(Saved entries)
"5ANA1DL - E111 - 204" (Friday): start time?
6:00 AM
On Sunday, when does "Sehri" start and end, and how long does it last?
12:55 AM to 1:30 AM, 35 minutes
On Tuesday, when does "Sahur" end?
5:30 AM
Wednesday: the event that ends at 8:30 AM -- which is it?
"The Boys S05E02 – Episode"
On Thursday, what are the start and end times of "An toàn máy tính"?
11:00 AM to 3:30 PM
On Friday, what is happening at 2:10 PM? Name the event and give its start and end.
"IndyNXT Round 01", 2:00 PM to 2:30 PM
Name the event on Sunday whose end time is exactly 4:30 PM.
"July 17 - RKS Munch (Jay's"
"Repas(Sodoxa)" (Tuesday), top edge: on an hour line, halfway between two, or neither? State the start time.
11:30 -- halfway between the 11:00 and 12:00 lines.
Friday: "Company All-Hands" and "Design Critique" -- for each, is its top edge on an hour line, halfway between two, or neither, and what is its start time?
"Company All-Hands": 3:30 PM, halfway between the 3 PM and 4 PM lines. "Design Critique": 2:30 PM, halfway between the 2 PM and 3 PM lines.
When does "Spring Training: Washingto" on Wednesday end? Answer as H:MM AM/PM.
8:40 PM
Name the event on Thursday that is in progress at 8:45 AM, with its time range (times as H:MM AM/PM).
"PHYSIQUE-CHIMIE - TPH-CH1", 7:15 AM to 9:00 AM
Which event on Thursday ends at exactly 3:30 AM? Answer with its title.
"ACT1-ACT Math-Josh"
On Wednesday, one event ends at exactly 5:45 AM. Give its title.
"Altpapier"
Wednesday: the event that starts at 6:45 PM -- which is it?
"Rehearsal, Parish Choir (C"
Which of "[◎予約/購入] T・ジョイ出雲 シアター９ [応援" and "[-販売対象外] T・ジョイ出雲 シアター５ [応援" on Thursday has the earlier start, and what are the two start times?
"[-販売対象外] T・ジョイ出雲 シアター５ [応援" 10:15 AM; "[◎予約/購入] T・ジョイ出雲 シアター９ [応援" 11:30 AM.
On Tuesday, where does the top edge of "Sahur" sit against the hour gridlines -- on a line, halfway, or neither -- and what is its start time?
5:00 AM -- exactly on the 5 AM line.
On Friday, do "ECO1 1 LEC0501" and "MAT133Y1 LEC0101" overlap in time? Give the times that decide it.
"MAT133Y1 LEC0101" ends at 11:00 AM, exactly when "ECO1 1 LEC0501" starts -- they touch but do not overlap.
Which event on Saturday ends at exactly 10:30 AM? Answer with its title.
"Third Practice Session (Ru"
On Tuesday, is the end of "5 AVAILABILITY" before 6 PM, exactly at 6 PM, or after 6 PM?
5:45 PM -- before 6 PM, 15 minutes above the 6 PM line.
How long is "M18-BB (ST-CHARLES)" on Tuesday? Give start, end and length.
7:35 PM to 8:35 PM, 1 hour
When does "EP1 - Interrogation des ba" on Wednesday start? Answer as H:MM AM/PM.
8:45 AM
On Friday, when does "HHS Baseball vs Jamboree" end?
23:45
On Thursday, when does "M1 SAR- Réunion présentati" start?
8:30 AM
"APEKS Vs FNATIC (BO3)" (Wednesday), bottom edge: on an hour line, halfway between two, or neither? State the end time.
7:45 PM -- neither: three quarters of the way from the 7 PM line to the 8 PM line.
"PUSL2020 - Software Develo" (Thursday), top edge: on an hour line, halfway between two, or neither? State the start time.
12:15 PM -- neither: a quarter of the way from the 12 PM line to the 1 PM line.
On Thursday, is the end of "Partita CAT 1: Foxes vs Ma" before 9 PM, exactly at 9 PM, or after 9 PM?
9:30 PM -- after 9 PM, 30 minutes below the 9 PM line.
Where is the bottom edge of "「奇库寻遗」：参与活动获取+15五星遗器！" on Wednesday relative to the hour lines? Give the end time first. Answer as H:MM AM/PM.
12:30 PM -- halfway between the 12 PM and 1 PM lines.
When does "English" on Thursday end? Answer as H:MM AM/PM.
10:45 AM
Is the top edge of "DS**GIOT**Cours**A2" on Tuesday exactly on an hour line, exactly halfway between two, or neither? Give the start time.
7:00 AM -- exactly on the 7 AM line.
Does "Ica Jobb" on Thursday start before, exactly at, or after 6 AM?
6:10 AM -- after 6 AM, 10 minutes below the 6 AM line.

Short problem: Present the lines of all the items above as a numbered list, leaving out any blank lines.

Output for this task:
1. "5ANA1DL - E111 - 204" (Friday): start time?
2. 6:00 AM
3. On Sunday, when does "Sehri" start and end, and how long does it last?
4. 12:55 AM to 1:30 AM, 35 minutes
5. On Tuesday, when does "Sahur" end?
6. 5:30 AM
7. Wednesday: the event that ends at 8:30 AM -- which is it?
8. "The Boys S05E02 – Episode"
9. On Thursday, what are the start and end times of "An toàn máy tính"?
10. 11:00 AM to 3:30 PM
11. On Friday, what is happening at 2:10 PM? Name the event and give its start and end.
12. "IndyNXT Round 01", 2:00 PM to 2:30 PM
13. Name the event on Sunday whose end time is exactly 4:30 PM.
14. "July 17 - RKS Munch (Jay's"
15. "Repas(Sodoxa)" (Tuesday), top edge: on an hour line, halfway between two, or neither? State the start time.
16. 11:30 -- halfway between the 11:00 and 12:00 lines.
17. Friday: "Company All-Hands" and "Design Critique" -- for each, is its top edge on an hour line, halfway between two, or neither, and what is its start time?
18. "Company All-Hands": 3:30 PM, halfway between the 3 PM and 4 PM lines. "Design Critique": 2:30 PM, halfway between the 2 PM and 3 PM lines.
19. When does "Spring Training: Washingto" on Wednesday end? Answer as H:MM AM/PM.
20. 8:40 PM
21. Name the event on Thursday that is in progress at 8:45 AM, with its time range (times as H:MM AM/PM).
22. "PHYSIQUE-CHIMIE - TPH-CH1", 7:15 AM to 9:00 AM
23. Which event on Thursday ends at exactly 3:30 AM? Answer with its title.
24. "ACT1-ACT Math-Josh"
25. On Wednesday, one event ends at exactly 5:45 AM. Give its title.
26. "Altpapier"
27. Wednesday: the event that starts at 6:45 PM -- which is it?
28. "Rehearsal, Parish Choir (C"
29. Which of "[◎予約/購入] T・ジョイ出雲 シアター９ [応援" and "[-販売対象外] T・ジョイ出雲 シアター５ [応援" on Thursday has the earlier start, and what are the two start times?
30. "[-販売対象外] T・ジョイ出雲 シアター５ [応援" 10:15 AM; "[◎予約/購入] T・ジョイ出雲 シアター９ [応援" 11:30 AM.
31. On Tuesday, where does the top edge of "Sahur" sit against the hour gridlines -- on a line, halfway, or neither -- and what is its start time?
32. 5:00 AM -- exactly on the 5 AM line.
33. On Friday, do "ECO1 1 LEC0501" and "MAT133Y1 LEC0101" overlap in time? Give the times that decide it.
34. "MAT133Y1 LEC0101" ends at 11:00 AM, exactly when "ECO1 1 LEC0501" starts -- they touch but do not overlap.
35. Which event on Saturday ends at exactly 10:30 AM? Answer with its title.
36. "Third Practice Session (Ru"
37. On Tuesday, is the end of "5 AVAILABILITY" before 6 PM, exactly at 6 PM, or after 6 PM?
38. 5:45 PM -- before 6 PM, 15 minutes above the 6 PM line.
39. How long is "M18-BB (ST-CHARLES)" on Tuesday? Give start, end and length.
40. 7:35 PM to 8:35 PM, 1 hour
41. When does "EP1 - Interrogation des ba" on Wednesday start? Answer as H:MM AM/PM.
42. 8:45 AM
43. On Friday, when does "HHS Baseball vs Jamboree" end?
44. 23:45
45. On Thursday, when does "M1 SAR- Réunion présentati" start?
46. 8:30 AM
47. "APEKS Vs FNATIC (BO3)" (Wednesday), bottom edge: on an hour line, halfway between two, or neither? State the end time.
48. 7:45 PM -- neither: three quarters of the way from the 7 PM line to the 8 PM line.
49. "PUSL2020 - Software Develo" (Thursday), top edge: on an hour line, halfway between two, or neither? State the start time.
50. 12:15 PM -- neither: a quarter of the way from the 12 PM line to the 1 PM line.
51. On Thursday, is the end of "Partita CAT 1: Foxes vs Ma" before 9 PM, exactly at 9 PM, or after 9 PM?
52. 9:30 PM -- after 9 PM, 30 minutes below the 9 PM line.
53. Where is the bottom edge of "「奇库寻遗」：参与活动获取+15五星遗器！" on Wednesday relative to the hour lines? Give the end time first. Answer as H:MM AM/PM.
54. 12:30 PM -- halfway between the 12 PM and 1 PM lines.
55. When does "English" on Thursday end? Answer as H:MM AM/PM.
56. 10:45 AM
57. Is the top edge of "DS**GIOT**Cours**A2" on Tuesday exactly on an hour line, exactly halfway between two, or neither? Give the start time.
58. 7:00 AM -- exactly on the 7 AM line.
59. Does "Ica Jobb" on Thursday start before, exactly at, or after 6 AM?
60. 6:10 AM -- after 6 AM, 10 minutes below the 6 AM line.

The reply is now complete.